Pour celui que l'on veut empêcher de venir, la liberté d'aller et de venir n'est plus !
Pour celui que l'on veut empêcher de s'installer, plus aucun droit n'existe : tout est fait pour qu'il se sente rejeté, pour lui rendre les conditions de vie impossibles.
Les abus, les pratiques arbitraires de l'administration deviennent alors monnaie courante, certains fonctionnaires zélés considèrent la délation comme un devoir civique. Le "terrorisme" de l'administration prend alors de plus en plus le pas sur l'application du droit.
Notre action pose, au-delà de la revendication des papiers, la question de la liberté de circulation, et de l'immigration en général. Il est question des droits de l'être humain et des violations de ces droits, de l'universalité des droits de l'homme.
A l'orée du 3ème millénaire, l'action des sans-papiers de France pose le problème des grandes migrations internationales. Nous sommes pour beaucoup d'entre nous originaires de pays dits du Sud, dont les économies ont été pillées des siècles durant, et qui sont aujourd'hui paralysés par les plans d'ajustement structurel de la Banque mondiale et du FMI. Notre lutte, ici, dans un pays du Nord, pose la question des rapports entre le Nord et le Sud, la question de la répartition de la richesse planétaire.
Que signifie les droits de l'homme pour des millions d'analphabètes vivant dans les pays pauvres, incapables d'utiliser ces droits ? En savent-ils même l'existence ?
Que signifient les droits de l'homme pour les 4/5 de l'humanité, obligés de vivre dans la plus grande misère, avec moins de 1 dollar par jour ?
Quelle signification la revendication du droits des peuples à disposer d'eux-mêmes peut-elle avoir à l'époque de la mondialisation de l'économie ?
La défense des droits de l'homme devrait commencer par celle du droit au développement, au bien-être de chacun.
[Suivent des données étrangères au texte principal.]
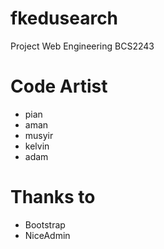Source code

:# fkedusearch
Project Web Engineering BCS2243

# Code Artist
- pian
- aman
- musyir
- kelvin
- adam

# Thanks to 
- Bootstrap
- NiceAdmin
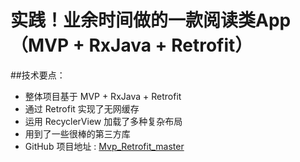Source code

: # 实践！业余时间做的一款阅读类App （MVP + RxJava + Retrofit）

##技术要点：
* 整体项目基于 MVP + RxJava + Retrofit
* 通过 Retrofit 实现了无网缓存
* 运用 RecyclerView 加载了多种复杂布局
* 用到了一些很棒的第三方库
* GitHub 项目地址 : [Mvp_Retrofit_master](http://github.com/Canglangweiwei/Mvp_Retrofit_master)
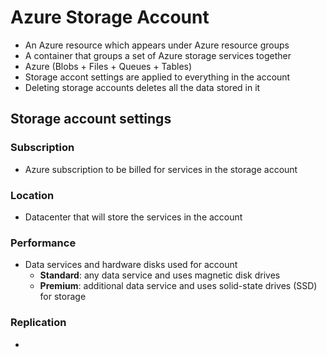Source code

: # Azure Storage Account

- An Azure resource which appears under Azure resource groups
- A container that groups a set of Azure storage services together
- Azure (Blobs + Files + Queues + Tables)
- Storage accont settings are applied to everything in the account
- Deleting storage accounts deletes all the data stored in it
  
## Storage account settings

### Subscription

- Azure subscription to be billed for services in the storage account

### Location

- Datacenter that will store the services in the account

### Performance

- Data services and hardware disks used for account
  - **Standard**: any data service and uses magnetic disk drives
  - **Premium**: additional data service and uses solid-state drives (SSD) for storage

### Replication

- 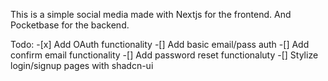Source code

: This is a simple social media made with Nextjs for the frontend.
And Pocketbase for the backend.


Todo:
    -[x] Add OAuth functionality 
    -[] Add basic email/pass auth
    -[] Add confirm email functionality
    -[] Add password reset functionaluty
    -[] Stylize login/signup pages with shadcn-ui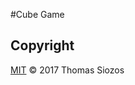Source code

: #Cube Game

## Copyright

[MIT](https://github.com/SiozosThomas/Unity/blob/master/LICENSE) © 2017 Thomas Siozos

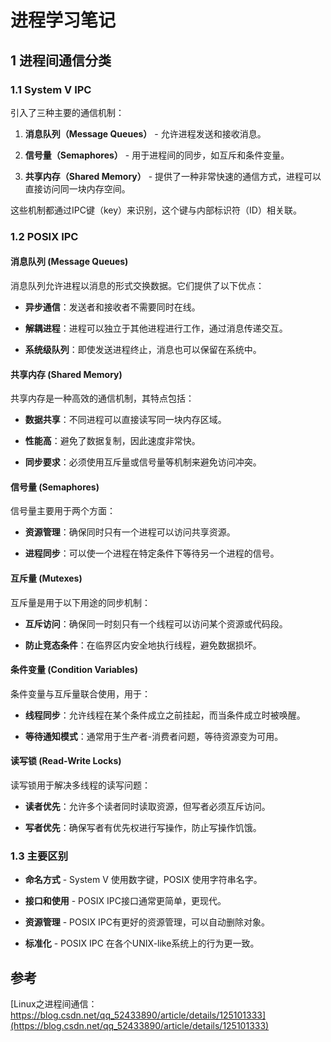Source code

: # 进程学习笔记

## 1 进程间通信分类

### 1.1 System V IPC

引入了三种主要的通信机制：

1. **消息队列（Message Queues）** - 允许进程发送和接收消息。
   
2. **信号量（Semaphores）** - 用于进程间的同步，如互斥和条件变量。
   
3. **共享内存（Shared Memory）** - 提供了一种非常快速的通信方式，进程可以直接访问同一块内存空间。

这些机制都通过IPC键（key）来识别，这个键与内部标识符（ID）相关联。


### 1.2 POSIX IPC

#### 消息队列 (Message Queues)
消息队列允许进程以消息的形式交换数据。它们提供了以下优点：

- **异步通信**：发送者和接收者不需要同时在线。

- **解耦进程**：进程可以独立于其他进程进行工作，通过消息传递交互。

- **系统级队列**：即使发送进程终止，消息也可以保留在系统中。

#### 共享内存 (Shared Memory)

共享内存是一种高效的通信机制，其特点包括：

- **数据共享**：不同进程可以直接读写同一块内存区域。

- **性能高**：避免了数据复制，因此速度非常快。

- **同步要求**：必须使用互斥量或信号量等机制来避免访问冲突。

#### 信号量 (Semaphores)

信号量主要用于两个方面：

- **资源管理**：确保同时只有一个进程可以访问共享资源。

- **进程同步**：可以使一个进程在特定条件下等待另一个进程的信号。

#### 互斥量 (Mutexes)

互斥量是用于以下用途的同步机制：

- **互斥访问**：确保同一时刻只有一个线程可以访问某个资源或代码段。

- **防止竞态条件**：在临界区内安全地执行线程，避免数据损坏。

#### 条件变量 (Condition Variables)

条件变量与互斥量联合使用，用于：

- **线程同步**：允许线程在某个条件成立之前挂起，而当条件成立时被唤醒。

- **等待通知模式**：通常用于生产者-消费者问题，等待资源变为可用。

#### 读写锁 (Read-Write Locks)

读写锁用于解决多线程的读写问题：

- **读者优先**：允许多个读者同时读取资源，但写者必须互斥访问。

- **写者优先**：确保写者有优先权进行写操作，防止写操作饥饿。

### 1.3 主要区别

- **命名方式** - System V 使用数字键，POSIX 使用字符串名字。
  
- **接口和使用** - POSIX IPC接口通常更简单，更现代。
  
- **资源管理** - POSIX IPC有更好的资源管理，可以自动删除对象。
  
- **标准化** - POSIX IPC 在各个UNIX-like系统上的行为更一致。


## 参考

[Linux之进程间通信：https://blog.csdn.net/qq_52433890/article/details/125101333](https://blog.csdn.net/qq_52433890/article/details/125101333)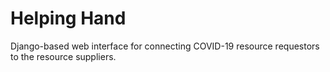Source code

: # Helping Hand
Django-based web interface for connecting COVID-19 resource requestors to the resource suppliers.

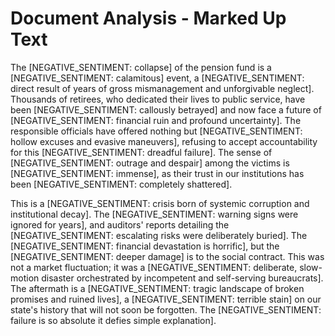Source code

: # Document Analysis - Marked Up Text

The [NEGATIVE_SENTIMENT: collapse] of the pension fund is a [NEGATIVE_SENTIMENT: calamitous] event, a [NEGATIVE_SENTIMENT: direct result of years of gross mismanagement and unforgivable neglect]. Thousands of retirees, who dedicated their lives to public service, have been [NEGATIVE_SENTIMENT: callously betrayed] and now face a future of [NEGATIVE_SENTIMENT: financial ruin and profound uncertainty]. The responsible officials have offered nothing but [NEGATIVE_SENTIMENT: hollow excuses and evasive maneuvers], refusing to accept accountability for this [NEGATIVE_SENTIMENT: dreadful failure]. The sense of [NEGATIVE_SENTIMENT: outrage and despair] among the victims is [NEGATIVE_SENTIMENT: immense], as their trust in our institutions has been [NEGATIVE_SENTIMENT: completely shattered].

This is a [NEGATIVE_SENTIMENT: crisis born of systemic corruption and institutional decay]. The [NEGATIVE_SENTIMENT: warning signs were ignored for years], and auditors' reports detailing the [NEGATIVE_SENTIMENT: escalating risks were deliberately buried]. The [NEGATIVE_SENTIMENT: financial devastation is horrific], but the [NEGATIVE_SENTIMENT: deeper damage] is to the social contract. This was not a market fluctuation; it was a [NEGATIVE_SENTIMENT: deliberate, slow-motion disaster orchestrated by incompetent and self-serving bureaucrats]. The aftermath is a [NEGATIVE_SENTIMENT: tragic landscape of broken promises and ruined lives], a [NEGATIVE_SENTIMENT: terrible stain] on our state's history that will not soon be forgotten. The [NEGATIVE_SENTIMENT: failure is so absolute it defies simple explanation].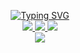 <p align="center">
<a href="https://github.com/matinsoleymni">
    <img src="https://readme-typing-svg.demolab.com?font=Georgia&size=18&duration=2000&pause=100&multiline=true&width=230&height=80&lines=Matin+Soleymani;Midlevel FullStack Developer" alt="Typing SVG" />
</a>
<br/>

<a href="https://github.io/matinsoleymni">
    <img src="https://img.shields.io/badge/matinsoleymni-red?style=flat-square">
</a>   
<a href="https://www.linkedin.com/in/matinsoleymani">
    <img src="https://img.shields.io/badge/-Linkedin-blue?style=flat-square&logo=linkedin">
</a>
<a href="mailto:matinsoleymni@gmail.com">
    <img src="https://img.shields.io/badge/-Email-red?style=flat-square&logo=gmail&logoColor=white">
</a>
<br/> 

<a href="https://github.com/matinsoleymni">
    <img src="https://github-stats-alpha.vercel.app/api?username=matinsoleymni&cc=22272e&tc=37BCF6&ic=fff&bc=0000">
</a>

</p>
La liberté passe nécessairement par la lutte contre la misère, contre les inégalités constatées au niveau de la planétaire? Notre lutte est une lutte pour l'égalité des chances et des droits, pour un nouvel ordre économique mondial.
Si elle a été exceptionnelle du point de vue de la détermination de ses acteurs et de leur soif d'autonomie, si elle a su créer une certaine dynamique dans le mouvement social en France, notre lutte ne saurait et ne doit pas rester isolée. Consolidons ensemble les ponts jetés avec les mouvements de chômeurs, de sans-logis, de travailleurs, en France et en Europe, dans nos pays d'origine.
Ce qui explique notre soutien à la campagne "Kein Mensh ist illegal" organisée en Allemagne. Développer et consolider des actions à la base, fondées sur le principe de la démocratie, c'est plus qu'une nécessité, c'est devenu une urgence. En tant que sans-papiers, nous avons compris que nous sommes les premiers défenseurs de nos droits. Notre mouvement survenu à peine trois mois après celui des travailleurs français de l'hiver 95 montre qu'une toute autre voie est possible que celle de la soumission et de la fatalité.
Notre action vise à rendre les droits de l'homme effectifs, au besoin en dehors du droit établi par les États.